Modulprüfungen (§ 23a): Studierende können über einzelne Module aufgrund ihrer Vorbildung eine Modulprüfung ablegen. Diese Prüfung muss von Studierenden beantragt und begründet werden. Das Modul darf noch nie gebucht worden sein. „Prüfer ist ein vom Schulleiter […] zu bestellender fachkundiger Lehrer […]. Eine Wiederholung von Modulprüfungen ist nicht zulässig.“
Wiederholung von Modulen (§ 28): Es gibt insgesamt drei Möglichkeiten, die negative Beurteilung eines Moduls auszubessern. Der nochmalige Unterrichtsbesuch in einem Modul ist nur mehr einmal, in Ausnahmefällen zweimal möglich. Kolloquien können höchstens zweimal wiederholt werden – je nachdem, welche Variante gewählt wurde. Auch ein „Nicht beurteilt“ gilt als negative Beurteilung. Eine Übersicht mit allen Möglichkeiten, zu einer positiven Beurteilung eines Moduls zu kommen, finden Sie in der untenstehenden grafischen Darstellung:
Höchstdauer des Schulbesuches (§ 31): „Die Höchstdauer des Schulbesuches beträgt das Zweifache der vorgesehenen Ausbildungsdauer“, also 16 Semester.
Beendigung des Schulbesuches (§ 32): Der Schulbesuch endet nach dem vierten erfolglosen Versuch, ein Modul positiv abzuschließen, oder wenn ein Jahr lang nicht mehr als zehn Semesterwochenstunden positiv abgeschlossen werden.
Reifeprüfung (§ 33-41): Vor dem siebten und letzten Teil der Reifeprüfung müssen alle Module durch Noten oder Anrechnungen belegt sein. Die Reifeprüfung wird bei derjenigen Lehrperson abgelegt, bei der man das letzte Modul belegt hat. Eine nicht bestandene vorgezogene Teilprüfung kann auf Antrag der Studierenden zu jedem weiteren Termin (max. dreimal) wiederholt werden. Es muss deshalb gegebenenfalls aus strategischen Gründen ein Fach bei der Reifeprüfung zurückgelassen werden. Bis zur Zulassungskonferenz für den Haupttermin müssen alle Module abgeschlossen sein.
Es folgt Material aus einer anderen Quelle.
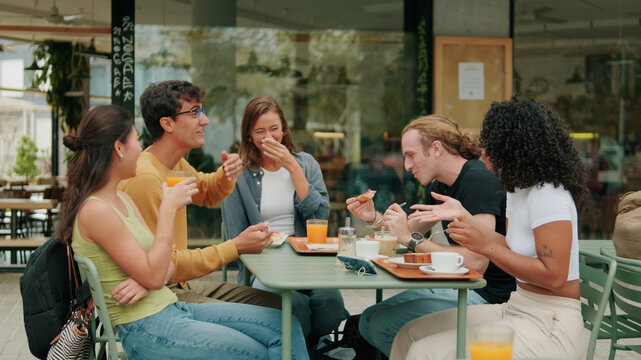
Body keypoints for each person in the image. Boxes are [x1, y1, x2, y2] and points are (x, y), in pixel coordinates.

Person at [60, 105, 308, 359]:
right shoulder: (95, 211)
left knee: (286, 326)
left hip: (170, 306)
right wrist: (168, 209)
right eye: (136, 139)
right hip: (147, 327)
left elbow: (162, 267)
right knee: (260, 352)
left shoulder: (122, 199)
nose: (140, 149)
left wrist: (149, 280)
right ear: (119, 148)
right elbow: (156, 273)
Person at [391, 95, 588, 359]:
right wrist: (465, 217)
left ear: (516, 147)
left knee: (424, 352)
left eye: (492, 145)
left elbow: (554, 277)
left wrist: (487, 246)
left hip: (551, 325)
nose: (483, 152)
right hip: (518, 307)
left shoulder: (548, 194)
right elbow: (511, 247)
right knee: (410, 334)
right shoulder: (517, 191)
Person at [346, 114, 514, 357]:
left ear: (436, 149)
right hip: (459, 287)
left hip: (487, 296)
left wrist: (411, 240)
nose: (406, 166)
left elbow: (477, 262)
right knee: (369, 318)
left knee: (383, 326)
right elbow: (407, 231)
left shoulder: (478, 181)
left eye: (410, 155)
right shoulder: (440, 185)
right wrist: (374, 218)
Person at [118, 80, 281, 308]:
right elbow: (166, 264)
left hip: (180, 284)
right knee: (274, 315)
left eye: (202, 111)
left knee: (281, 304)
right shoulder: (146, 178)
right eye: (195, 113)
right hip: (161, 296)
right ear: (167, 123)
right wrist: (236, 246)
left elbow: (205, 192)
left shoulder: (174, 164)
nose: (205, 120)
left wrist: (226, 174)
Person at [222, 96, 350, 343]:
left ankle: (303, 346)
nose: (268, 137)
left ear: (284, 129)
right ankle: (296, 348)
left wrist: (292, 167)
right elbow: (234, 239)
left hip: (308, 260)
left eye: (274, 129)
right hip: (264, 264)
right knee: (297, 306)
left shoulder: (306, 164)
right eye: (259, 131)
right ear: (249, 136)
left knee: (331, 304)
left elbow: (320, 217)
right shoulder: (240, 175)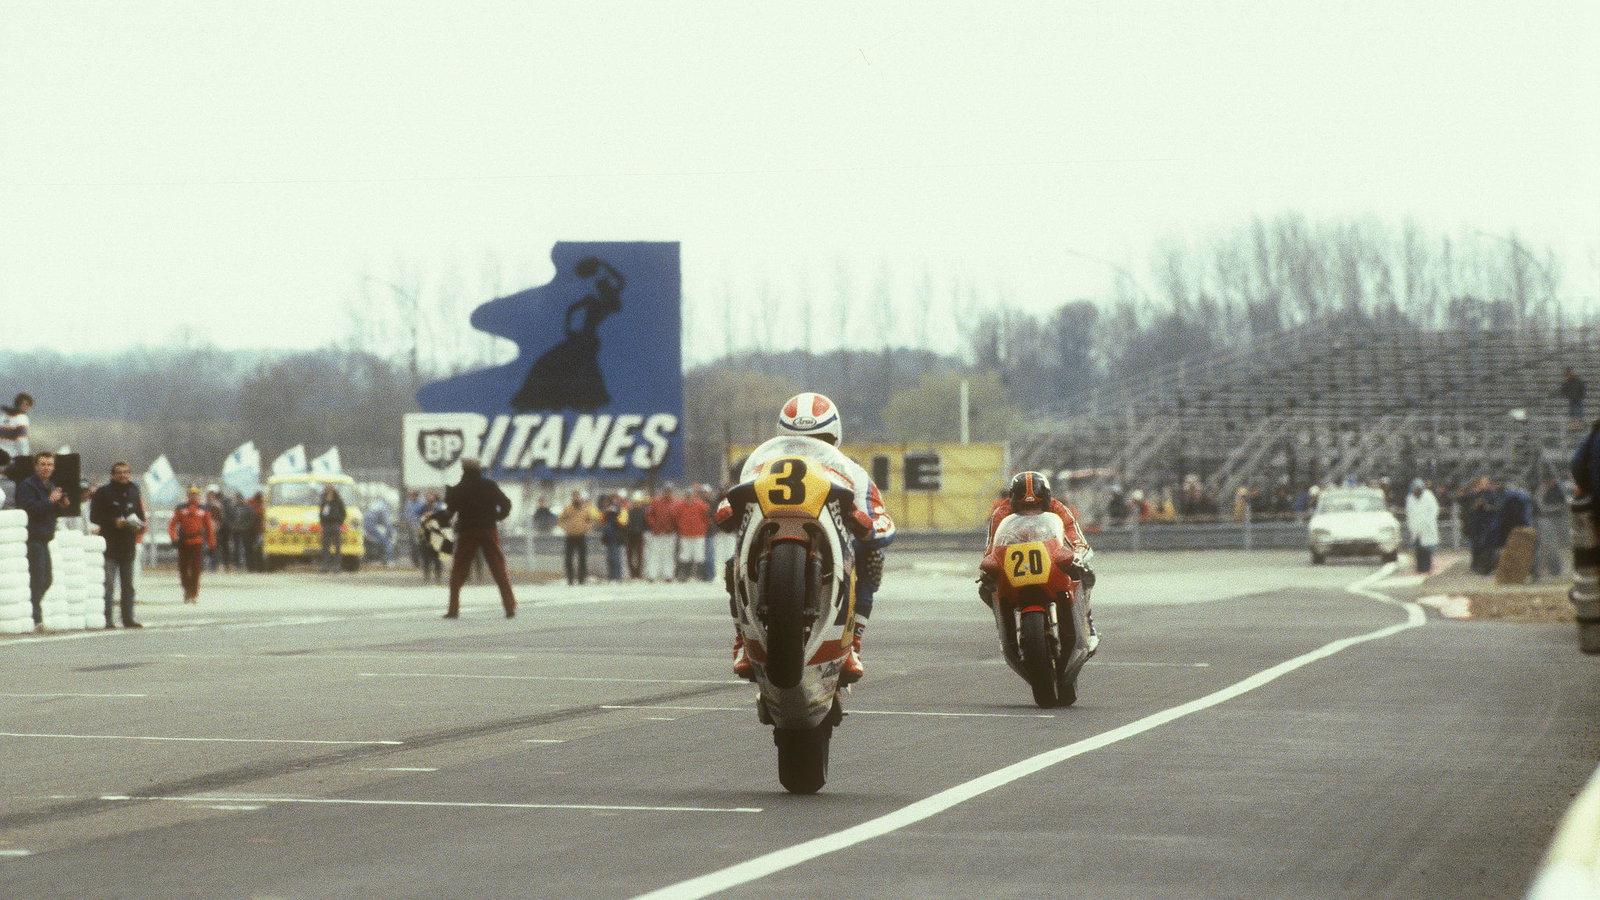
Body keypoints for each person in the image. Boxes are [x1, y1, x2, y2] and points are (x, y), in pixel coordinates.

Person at [718, 393, 895, 683]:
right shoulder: (759, 467)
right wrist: (729, 508)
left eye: (819, 440)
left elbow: (883, 522)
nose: (807, 449)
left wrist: (867, 525)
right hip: (772, 536)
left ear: (834, 438)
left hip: (830, 543)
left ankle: (853, 641)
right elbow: (726, 511)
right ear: (780, 437)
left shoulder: (852, 472)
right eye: (794, 440)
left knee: (873, 555)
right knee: (733, 560)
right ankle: (743, 638)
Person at [980, 471, 1099, 653]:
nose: (1031, 511)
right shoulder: (1001, 513)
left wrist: (1077, 556)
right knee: (985, 587)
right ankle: (1003, 626)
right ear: (1013, 500)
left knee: (1086, 573)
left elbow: (1077, 539)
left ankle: (1086, 620)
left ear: (1046, 499)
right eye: (1023, 507)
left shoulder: (1058, 508)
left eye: (1036, 506)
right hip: (1015, 567)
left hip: (1052, 561)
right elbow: (991, 548)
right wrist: (987, 568)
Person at [440, 458, 517, 618]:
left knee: (459, 569)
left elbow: (449, 513)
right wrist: (497, 516)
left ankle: (453, 608)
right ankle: (509, 606)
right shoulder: (489, 485)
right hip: (488, 529)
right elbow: (506, 504)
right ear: (479, 468)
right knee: (498, 567)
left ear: (463, 469)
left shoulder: (459, 489)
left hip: (467, 531)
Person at [89, 461, 146, 628]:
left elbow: (141, 516)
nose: (123, 475)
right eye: (119, 472)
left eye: (126, 472)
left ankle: (128, 617)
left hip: (128, 544)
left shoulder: (134, 492)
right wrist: (113, 522)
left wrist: (137, 525)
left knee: (128, 585)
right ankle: (107, 618)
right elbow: (94, 517)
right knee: (108, 584)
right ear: (113, 475)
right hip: (110, 543)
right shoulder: (103, 492)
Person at [17, 451, 70, 629]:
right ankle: (36, 618)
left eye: (49, 464)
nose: (46, 468)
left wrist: (60, 506)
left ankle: (34, 611)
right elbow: (29, 509)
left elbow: (50, 511)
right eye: (42, 464)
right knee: (38, 578)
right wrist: (49, 500)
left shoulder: (50, 485)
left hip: (45, 537)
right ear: (35, 466)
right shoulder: (28, 485)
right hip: (33, 537)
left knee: (47, 579)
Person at [168, 486, 216, 603]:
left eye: (195, 494)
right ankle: (186, 590)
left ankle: (194, 594)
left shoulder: (203, 510)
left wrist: (211, 544)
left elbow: (209, 528)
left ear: (199, 496)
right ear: (187, 496)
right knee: (183, 569)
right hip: (184, 542)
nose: (193, 497)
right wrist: (174, 538)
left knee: (196, 569)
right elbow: (172, 525)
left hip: (197, 542)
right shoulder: (181, 509)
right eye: (191, 494)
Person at [557, 490, 600, 585]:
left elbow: (592, 520)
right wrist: (566, 528)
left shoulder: (584, 509)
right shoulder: (568, 509)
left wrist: (586, 527)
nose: (575, 498)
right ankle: (570, 579)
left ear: (579, 497)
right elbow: (560, 520)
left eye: (577, 496)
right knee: (568, 559)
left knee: (582, 558)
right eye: (574, 497)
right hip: (570, 536)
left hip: (581, 536)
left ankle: (581, 579)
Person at [673, 485, 710, 582]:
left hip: (699, 534)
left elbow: (707, 517)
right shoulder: (680, 506)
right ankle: (684, 575)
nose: (689, 496)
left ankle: (699, 575)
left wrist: (703, 528)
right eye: (687, 495)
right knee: (685, 555)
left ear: (693, 495)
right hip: (685, 534)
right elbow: (676, 518)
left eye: (690, 494)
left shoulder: (701, 505)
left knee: (699, 555)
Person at [1403, 478, 1440, 575]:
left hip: (1427, 527)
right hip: (1416, 527)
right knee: (1418, 549)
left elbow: (1434, 509)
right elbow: (1409, 513)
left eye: (1419, 488)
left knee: (1427, 549)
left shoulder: (1428, 495)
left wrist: (1428, 521)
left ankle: (1427, 568)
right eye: (1415, 488)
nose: (1417, 490)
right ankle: (1420, 568)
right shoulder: (1410, 498)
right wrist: (1411, 525)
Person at [645, 485, 678, 582]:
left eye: (669, 491)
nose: (667, 493)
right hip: (657, 532)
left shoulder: (675, 503)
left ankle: (668, 575)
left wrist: (674, 528)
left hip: (670, 533)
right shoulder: (656, 502)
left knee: (668, 554)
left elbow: (677, 517)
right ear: (663, 491)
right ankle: (652, 575)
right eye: (666, 491)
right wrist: (653, 525)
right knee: (655, 553)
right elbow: (649, 515)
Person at [318, 483, 347, 573]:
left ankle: (337, 566)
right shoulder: (324, 500)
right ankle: (325, 566)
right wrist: (322, 523)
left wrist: (339, 523)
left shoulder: (338, 500)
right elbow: (321, 512)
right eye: (327, 490)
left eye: (330, 490)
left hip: (335, 524)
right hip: (326, 525)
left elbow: (343, 512)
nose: (329, 491)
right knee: (325, 547)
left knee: (337, 547)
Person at [599, 492, 628, 582]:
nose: (614, 501)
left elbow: (623, 522)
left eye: (616, 499)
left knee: (617, 557)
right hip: (608, 536)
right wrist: (607, 512)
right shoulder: (607, 510)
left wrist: (615, 516)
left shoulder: (622, 510)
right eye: (613, 499)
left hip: (617, 536)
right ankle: (610, 576)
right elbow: (601, 520)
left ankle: (618, 577)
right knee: (609, 557)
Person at [0, 392, 34, 460]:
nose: (28, 408)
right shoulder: (22, 418)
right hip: (11, 457)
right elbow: (22, 441)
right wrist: (25, 457)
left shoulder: (3, 416)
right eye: (27, 405)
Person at [624, 489, 648, 579]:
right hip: (630, 536)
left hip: (639, 536)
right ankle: (632, 573)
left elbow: (646, 524)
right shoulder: (629, 512)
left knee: (639, 556)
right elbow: (626, 523)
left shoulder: (644, 512)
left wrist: (642, 530)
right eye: (636, 502)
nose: (637, 504)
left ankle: (639, 573)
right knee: (630, 556)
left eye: (639, 502)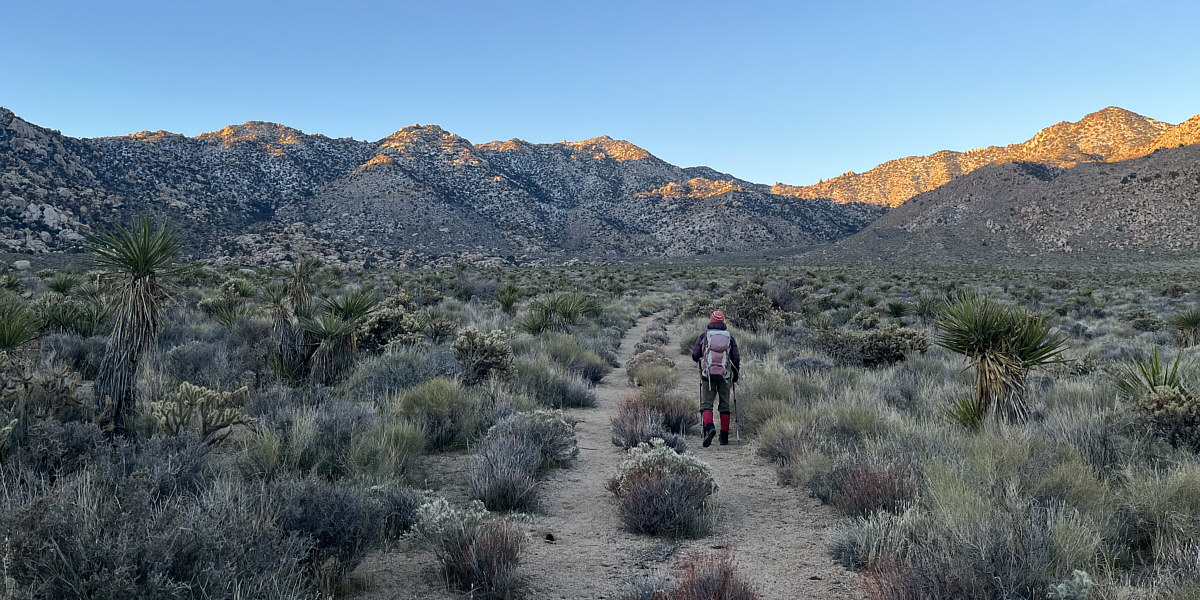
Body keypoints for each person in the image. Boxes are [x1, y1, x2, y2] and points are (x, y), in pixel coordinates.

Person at [691, 310, 740, 447]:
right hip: (725, 376)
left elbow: (695, 356)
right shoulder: (730, 337)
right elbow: (735, 358)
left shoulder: (704, 336)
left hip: (708, 376)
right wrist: (735, 375)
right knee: (724, 406)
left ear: (711, 321)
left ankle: (710, 428)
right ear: (723, 322)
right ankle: (724, 437)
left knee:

Schulordnung (§ 43-46): Es gehört zu den Pflichten der Studierenden, den Unterricht „regelmäßig und pünktlich zu besuchen, an Schulveranstaltungen teilzunehmen und die notwendigen Unterrichtsmittel mitzubringen.“ Die in der Hausordnung aufgestellten Regeln sind zu befolgen. Berufungen gegen Entscheidungen (der Schulleitung, der Lehrerkonferenzen oder des SGA) sind möglich. (§ 62).